Recently, two software developers, Brian Keya Osiemo and Joel Olago have come on board and have taken ownership of the curriculum. They have devoted “100% of their time to teaching inmates IT skills for survival once they finish their jail term,” even though they could make more money working as developers. In addition to coding, they also teach the inmates design thinking and soft skills.

Lack of laptops is limiting the number of students
Because teacher salaries are a recurring cost, Aggrey can’t hire more teachers, but if he can fund more laptops, he can get more students into each class.
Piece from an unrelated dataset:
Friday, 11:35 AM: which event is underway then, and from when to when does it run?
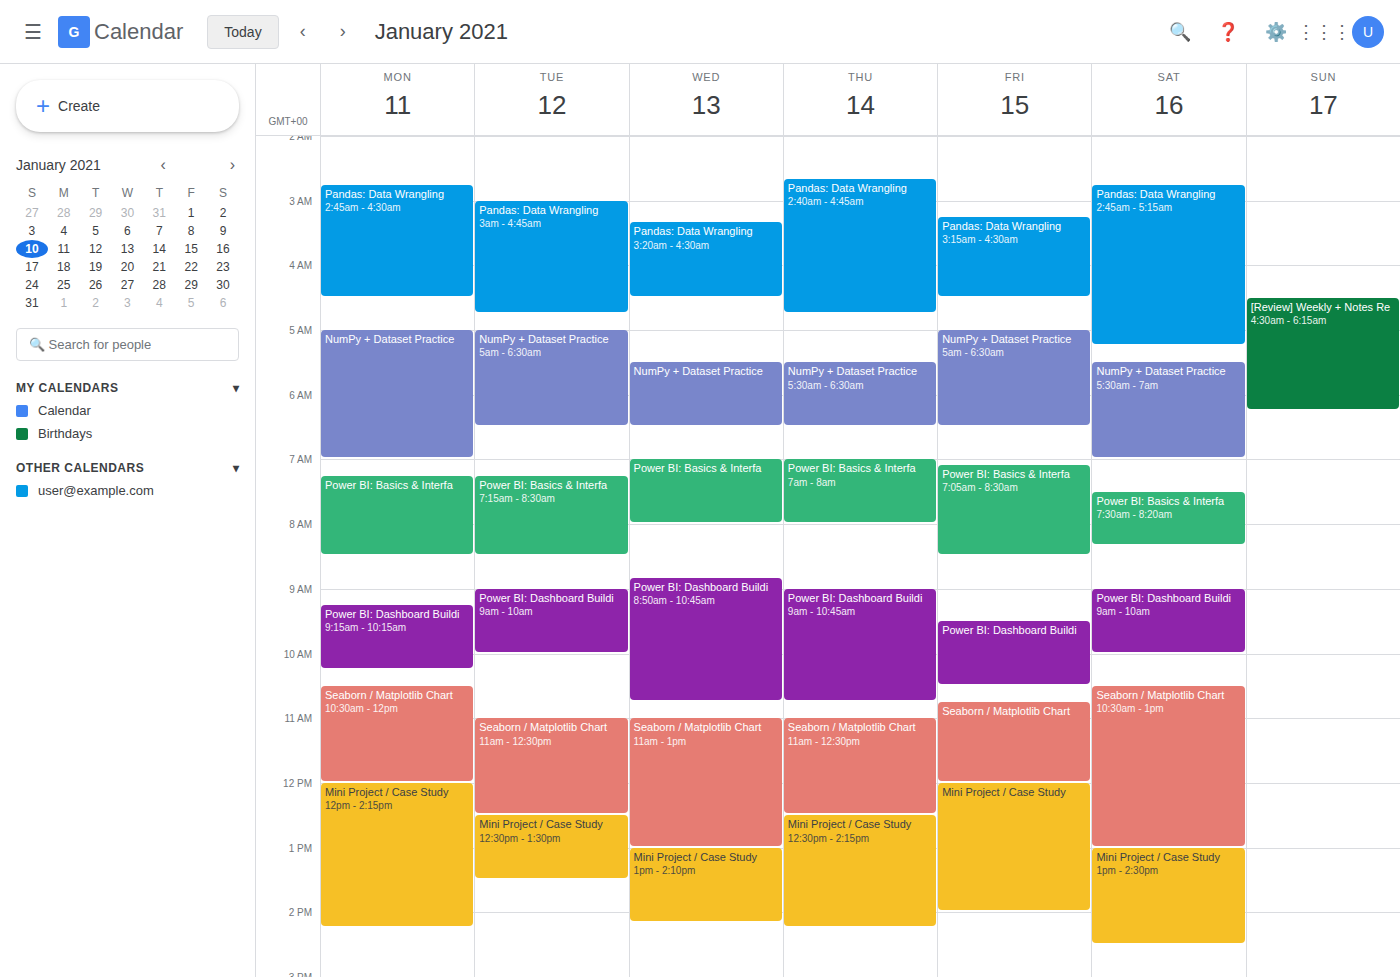
"Seaborn / Matplotlib Chart", 10:45 AM to 12:00 PMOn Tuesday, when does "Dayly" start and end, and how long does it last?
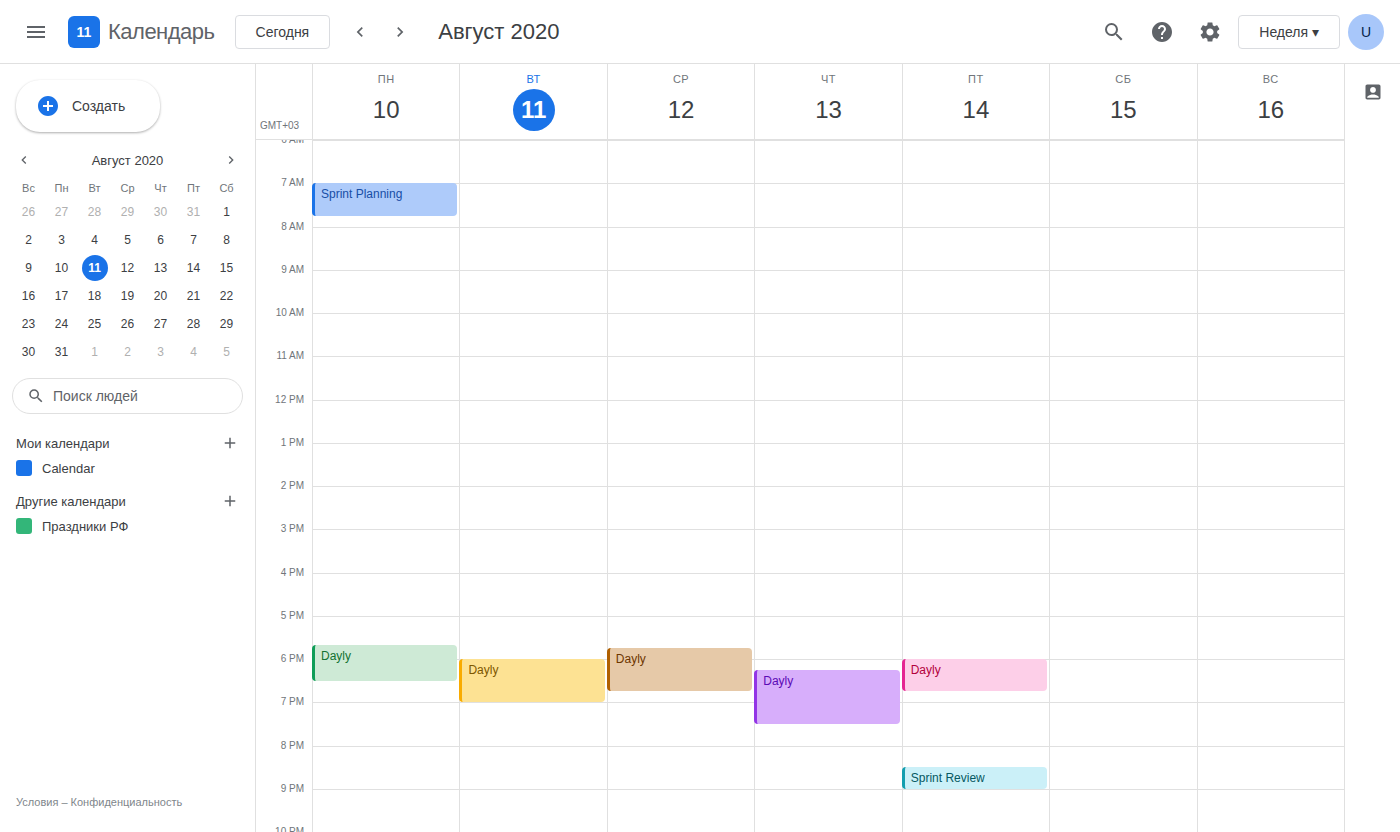
6:00 PM to 7:00 PM, 1 hour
A few months ago, the team found a few old computers at the prison. They decided to make an activity out of upgrading the old relics— they updated the RAM, got new keyboards, mice and monitors. Aggrey was then able to add 6 more students into the class. The target class size however, is 20, so finding old computers won’t work out in the long term. Ten refurbished laptops are on Aggrey’s wishlist.

How to Help
ChangeHub has seen a lot of success in the past year and a half, but its future depends on securing funding — Aggrey needs to retain teachers and buy refurbished laptops to continue the courses and show the program’s longer term benefits. While I am angry that less funding opportunities are available due to the current political climate, Aggrey and organizations like ChangeHub give me hope. They’re resourceful, responsible, and play the long game.
To support Aggrey, and the incredible work ChangeHub is doing, please donate to our fundraiser on Indiegogo.
The ChangeHub team is looking to secure $8,000 to run for 6 more months. Here are some things they will put the money towards:
10 Refurbished Chromebooks — $100 per laptop
Teacher Salary Support — $300 per month
Internet — 3G or whatever is available
Furniture — Chairs, tables, extension boxes
Assorted Electrical Components, Consumables — Soldering Iron, LED bulbs, resistors, sensors, bread boards, Arduino Kits, LEDS, wires, etc.
Assorted Tools for Computer Repair — Hammers, Wire Cutters, Hacksaw, Woodsaw, Philips Head Screw Drivers, Drill Bit Sets, etc.
Even given the limited resources, Aggrey is excited about the future. He wants to continue the momentum in Lang’ata Prison, and hopes to extend the program to other prisons in the next few years.